EXTRAIT FOURNI:
Un beau jour de printemps : Le livre de Yiyun Li
À l'aube du 19 mars 1979, la petite ville de Rivière-Fangeuse est en ébullition : après dix ans de prison, Gu Shan, une ancienne garde rouge, va être exécutée. Son crime ? Avoir douté du parti. Et la mort n'est pas le pire de ce qu'elle va devoir subir.
Cet événement va avoir des répercussions sur ses concitoyens : le professeur Gu, son père, un intellectuel qui se réfugie dans le passé pour échapper à un monde qu'il ne comprend plus, et son épouse, jusque-là humble et soumise, qui va relever la tête pour défendre sa fille ; Bashi, un adolescent tourmenté qui noue une relation improbable avec Nini, une petite infirme affamée ; Kai, voix officielle du parti, qui va sacrifier famille et carrière pour l'amour d'un dissident ; et bien d'autres...

ÉNONCÉ A: Relevez tous les personnages que l'extrait fourni désigne par un nom propre.
ÉNONCÉ B: Reproduisez mot pour mot le passage de l'extrait fourni qui va de « Un beau jour » à « va devoir subir. ».

DONNÉES ENREGISTRÉES:

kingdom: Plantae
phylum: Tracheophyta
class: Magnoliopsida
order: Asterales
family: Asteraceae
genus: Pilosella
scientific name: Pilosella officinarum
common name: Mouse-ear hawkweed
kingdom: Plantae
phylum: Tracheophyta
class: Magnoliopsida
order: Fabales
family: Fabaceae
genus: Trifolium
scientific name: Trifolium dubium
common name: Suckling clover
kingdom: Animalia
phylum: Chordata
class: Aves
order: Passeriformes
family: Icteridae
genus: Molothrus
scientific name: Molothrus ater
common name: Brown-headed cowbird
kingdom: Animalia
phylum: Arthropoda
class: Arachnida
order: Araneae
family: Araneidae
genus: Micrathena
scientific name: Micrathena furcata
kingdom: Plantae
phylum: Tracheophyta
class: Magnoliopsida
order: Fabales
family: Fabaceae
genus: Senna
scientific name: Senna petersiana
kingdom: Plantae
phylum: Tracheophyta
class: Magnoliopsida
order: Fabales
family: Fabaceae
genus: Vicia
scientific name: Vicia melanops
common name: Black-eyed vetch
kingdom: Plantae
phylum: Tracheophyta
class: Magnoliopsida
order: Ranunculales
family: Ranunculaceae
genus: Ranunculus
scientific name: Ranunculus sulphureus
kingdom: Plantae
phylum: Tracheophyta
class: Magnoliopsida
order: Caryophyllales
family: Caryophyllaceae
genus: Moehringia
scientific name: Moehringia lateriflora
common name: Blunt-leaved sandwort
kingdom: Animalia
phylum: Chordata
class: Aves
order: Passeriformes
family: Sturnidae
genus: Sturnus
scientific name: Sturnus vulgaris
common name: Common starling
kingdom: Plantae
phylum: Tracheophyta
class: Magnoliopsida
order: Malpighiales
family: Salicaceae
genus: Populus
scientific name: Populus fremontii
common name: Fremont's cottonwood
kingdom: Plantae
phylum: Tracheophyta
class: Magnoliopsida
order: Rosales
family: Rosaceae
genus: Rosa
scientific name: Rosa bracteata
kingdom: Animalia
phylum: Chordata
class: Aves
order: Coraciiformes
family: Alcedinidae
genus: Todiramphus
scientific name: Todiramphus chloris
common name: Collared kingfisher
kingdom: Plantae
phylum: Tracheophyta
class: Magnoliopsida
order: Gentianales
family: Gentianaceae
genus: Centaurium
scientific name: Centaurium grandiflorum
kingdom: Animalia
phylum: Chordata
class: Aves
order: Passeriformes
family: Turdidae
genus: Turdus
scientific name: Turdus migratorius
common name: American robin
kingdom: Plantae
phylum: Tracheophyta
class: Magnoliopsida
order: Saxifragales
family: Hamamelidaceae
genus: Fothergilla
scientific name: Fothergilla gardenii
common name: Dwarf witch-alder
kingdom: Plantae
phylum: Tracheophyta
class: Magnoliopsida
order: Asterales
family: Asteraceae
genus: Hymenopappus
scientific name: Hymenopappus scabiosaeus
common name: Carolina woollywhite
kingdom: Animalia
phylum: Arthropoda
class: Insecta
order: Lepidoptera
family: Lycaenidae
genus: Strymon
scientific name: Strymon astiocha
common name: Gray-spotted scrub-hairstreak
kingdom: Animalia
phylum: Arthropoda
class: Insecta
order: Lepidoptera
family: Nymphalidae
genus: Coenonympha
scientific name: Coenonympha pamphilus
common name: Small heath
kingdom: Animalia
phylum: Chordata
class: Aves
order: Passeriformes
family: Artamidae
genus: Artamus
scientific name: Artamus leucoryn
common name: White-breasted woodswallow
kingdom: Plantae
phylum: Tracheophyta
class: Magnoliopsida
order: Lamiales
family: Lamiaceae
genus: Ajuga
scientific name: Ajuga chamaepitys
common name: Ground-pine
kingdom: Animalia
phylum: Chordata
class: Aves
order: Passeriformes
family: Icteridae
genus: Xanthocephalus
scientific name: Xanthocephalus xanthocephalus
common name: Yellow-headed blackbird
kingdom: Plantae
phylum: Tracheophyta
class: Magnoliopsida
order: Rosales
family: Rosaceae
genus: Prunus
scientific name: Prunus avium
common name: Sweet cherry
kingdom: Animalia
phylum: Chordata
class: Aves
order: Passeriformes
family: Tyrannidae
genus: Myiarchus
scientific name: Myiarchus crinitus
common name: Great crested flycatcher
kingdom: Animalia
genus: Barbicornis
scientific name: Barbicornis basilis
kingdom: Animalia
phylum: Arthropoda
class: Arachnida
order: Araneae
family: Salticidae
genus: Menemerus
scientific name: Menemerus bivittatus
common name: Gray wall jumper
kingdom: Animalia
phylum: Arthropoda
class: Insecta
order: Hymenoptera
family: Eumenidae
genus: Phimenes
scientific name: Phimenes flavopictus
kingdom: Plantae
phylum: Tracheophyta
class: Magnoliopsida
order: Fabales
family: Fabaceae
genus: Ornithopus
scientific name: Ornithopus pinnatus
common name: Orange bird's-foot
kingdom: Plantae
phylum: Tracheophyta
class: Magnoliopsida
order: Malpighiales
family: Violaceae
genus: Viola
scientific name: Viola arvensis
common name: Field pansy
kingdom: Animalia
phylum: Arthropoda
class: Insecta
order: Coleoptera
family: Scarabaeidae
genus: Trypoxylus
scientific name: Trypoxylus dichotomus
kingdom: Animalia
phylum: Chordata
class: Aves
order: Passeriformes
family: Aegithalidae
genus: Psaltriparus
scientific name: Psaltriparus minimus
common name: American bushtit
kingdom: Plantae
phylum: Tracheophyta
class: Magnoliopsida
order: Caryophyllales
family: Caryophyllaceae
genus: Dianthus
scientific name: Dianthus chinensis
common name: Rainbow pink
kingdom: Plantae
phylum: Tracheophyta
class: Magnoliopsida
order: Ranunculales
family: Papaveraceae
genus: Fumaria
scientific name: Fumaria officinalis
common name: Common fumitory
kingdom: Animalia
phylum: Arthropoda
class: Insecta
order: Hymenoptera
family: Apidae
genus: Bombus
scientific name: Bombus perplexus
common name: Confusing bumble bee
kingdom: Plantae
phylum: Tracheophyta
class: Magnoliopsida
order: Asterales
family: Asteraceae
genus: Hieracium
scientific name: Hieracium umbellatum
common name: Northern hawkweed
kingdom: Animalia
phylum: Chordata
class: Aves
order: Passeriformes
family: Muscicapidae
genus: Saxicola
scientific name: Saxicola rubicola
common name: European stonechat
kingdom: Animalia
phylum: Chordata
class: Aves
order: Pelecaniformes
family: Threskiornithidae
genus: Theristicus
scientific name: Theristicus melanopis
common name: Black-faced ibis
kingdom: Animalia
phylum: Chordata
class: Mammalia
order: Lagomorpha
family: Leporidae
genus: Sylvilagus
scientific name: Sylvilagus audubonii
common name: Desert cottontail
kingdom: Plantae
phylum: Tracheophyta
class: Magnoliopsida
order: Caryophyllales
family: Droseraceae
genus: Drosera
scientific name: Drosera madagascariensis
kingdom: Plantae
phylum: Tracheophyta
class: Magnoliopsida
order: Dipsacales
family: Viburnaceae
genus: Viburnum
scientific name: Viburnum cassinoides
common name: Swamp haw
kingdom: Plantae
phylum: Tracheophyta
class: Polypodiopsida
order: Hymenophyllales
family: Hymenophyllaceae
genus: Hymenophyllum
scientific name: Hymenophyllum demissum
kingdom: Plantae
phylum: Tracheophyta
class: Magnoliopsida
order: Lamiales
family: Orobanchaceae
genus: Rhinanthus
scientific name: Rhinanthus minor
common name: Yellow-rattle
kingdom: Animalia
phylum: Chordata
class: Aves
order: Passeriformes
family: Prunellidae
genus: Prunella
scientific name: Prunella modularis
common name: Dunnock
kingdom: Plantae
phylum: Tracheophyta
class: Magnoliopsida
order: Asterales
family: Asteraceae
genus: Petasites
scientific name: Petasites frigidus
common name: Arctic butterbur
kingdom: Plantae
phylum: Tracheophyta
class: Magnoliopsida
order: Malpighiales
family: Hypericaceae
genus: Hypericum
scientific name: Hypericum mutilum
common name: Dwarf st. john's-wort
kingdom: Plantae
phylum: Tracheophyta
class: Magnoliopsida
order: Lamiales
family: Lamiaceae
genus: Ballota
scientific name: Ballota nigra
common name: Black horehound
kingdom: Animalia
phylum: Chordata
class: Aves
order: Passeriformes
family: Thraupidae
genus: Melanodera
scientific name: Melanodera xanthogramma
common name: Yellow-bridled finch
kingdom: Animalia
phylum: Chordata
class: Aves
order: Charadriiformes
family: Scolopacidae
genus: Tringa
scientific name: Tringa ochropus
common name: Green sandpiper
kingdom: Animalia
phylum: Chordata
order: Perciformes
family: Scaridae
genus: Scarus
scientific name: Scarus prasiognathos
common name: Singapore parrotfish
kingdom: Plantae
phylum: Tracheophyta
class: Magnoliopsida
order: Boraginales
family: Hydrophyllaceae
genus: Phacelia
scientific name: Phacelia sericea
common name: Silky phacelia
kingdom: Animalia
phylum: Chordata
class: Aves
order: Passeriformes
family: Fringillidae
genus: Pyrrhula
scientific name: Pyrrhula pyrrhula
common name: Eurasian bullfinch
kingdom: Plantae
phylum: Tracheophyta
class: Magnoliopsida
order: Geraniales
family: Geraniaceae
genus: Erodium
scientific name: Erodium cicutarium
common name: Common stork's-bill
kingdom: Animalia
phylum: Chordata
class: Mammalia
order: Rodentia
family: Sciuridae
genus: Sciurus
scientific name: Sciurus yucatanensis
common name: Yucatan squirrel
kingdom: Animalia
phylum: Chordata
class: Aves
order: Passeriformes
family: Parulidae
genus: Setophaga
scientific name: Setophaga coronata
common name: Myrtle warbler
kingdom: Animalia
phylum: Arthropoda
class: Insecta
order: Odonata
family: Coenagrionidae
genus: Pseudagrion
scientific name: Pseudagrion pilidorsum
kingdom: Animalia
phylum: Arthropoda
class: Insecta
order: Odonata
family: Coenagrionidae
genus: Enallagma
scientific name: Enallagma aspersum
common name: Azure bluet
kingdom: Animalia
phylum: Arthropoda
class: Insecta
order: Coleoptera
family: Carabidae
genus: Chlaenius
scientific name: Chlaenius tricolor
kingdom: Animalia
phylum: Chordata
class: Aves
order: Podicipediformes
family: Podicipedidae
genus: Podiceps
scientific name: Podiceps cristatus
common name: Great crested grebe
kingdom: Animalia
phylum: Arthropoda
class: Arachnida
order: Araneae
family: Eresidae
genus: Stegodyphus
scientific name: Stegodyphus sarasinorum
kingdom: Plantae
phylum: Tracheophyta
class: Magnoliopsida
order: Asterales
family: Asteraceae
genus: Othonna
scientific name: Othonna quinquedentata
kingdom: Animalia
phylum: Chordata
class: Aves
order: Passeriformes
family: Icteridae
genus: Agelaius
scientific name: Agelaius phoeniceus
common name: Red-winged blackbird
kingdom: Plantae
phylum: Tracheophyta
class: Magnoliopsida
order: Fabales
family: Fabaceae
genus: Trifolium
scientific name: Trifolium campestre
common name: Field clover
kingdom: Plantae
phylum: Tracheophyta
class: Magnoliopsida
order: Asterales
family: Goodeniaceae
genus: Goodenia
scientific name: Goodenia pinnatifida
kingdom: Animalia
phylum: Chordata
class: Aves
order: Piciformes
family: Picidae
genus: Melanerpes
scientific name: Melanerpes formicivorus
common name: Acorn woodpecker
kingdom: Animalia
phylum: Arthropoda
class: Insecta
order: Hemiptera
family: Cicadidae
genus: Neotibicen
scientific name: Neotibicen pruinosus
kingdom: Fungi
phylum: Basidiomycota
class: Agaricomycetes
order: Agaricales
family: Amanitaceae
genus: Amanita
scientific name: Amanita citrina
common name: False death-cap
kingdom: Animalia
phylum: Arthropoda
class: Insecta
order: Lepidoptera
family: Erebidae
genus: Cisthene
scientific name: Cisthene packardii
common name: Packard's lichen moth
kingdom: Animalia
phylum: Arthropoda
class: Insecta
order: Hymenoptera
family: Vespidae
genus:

RÉPONSE COMPLÈTE A: Gu Shan ; le professeur Gu ; Bashi ; Nini ; Kai

RÉPONSE COMPLÈTE B:
Un beau jour de printemps : Le livre de Yiyun Li
À l'aube du 19 mars 1979, la petite ville de Rivière-Fangeuse est en ébullition : après dix ans de prison, Gu Shan, une ancienne garde rouge, va être exécutée. Son crime ? Avoir douté du parti. Et la mort n'est pas le pire de ce qu'elle va devoir subir.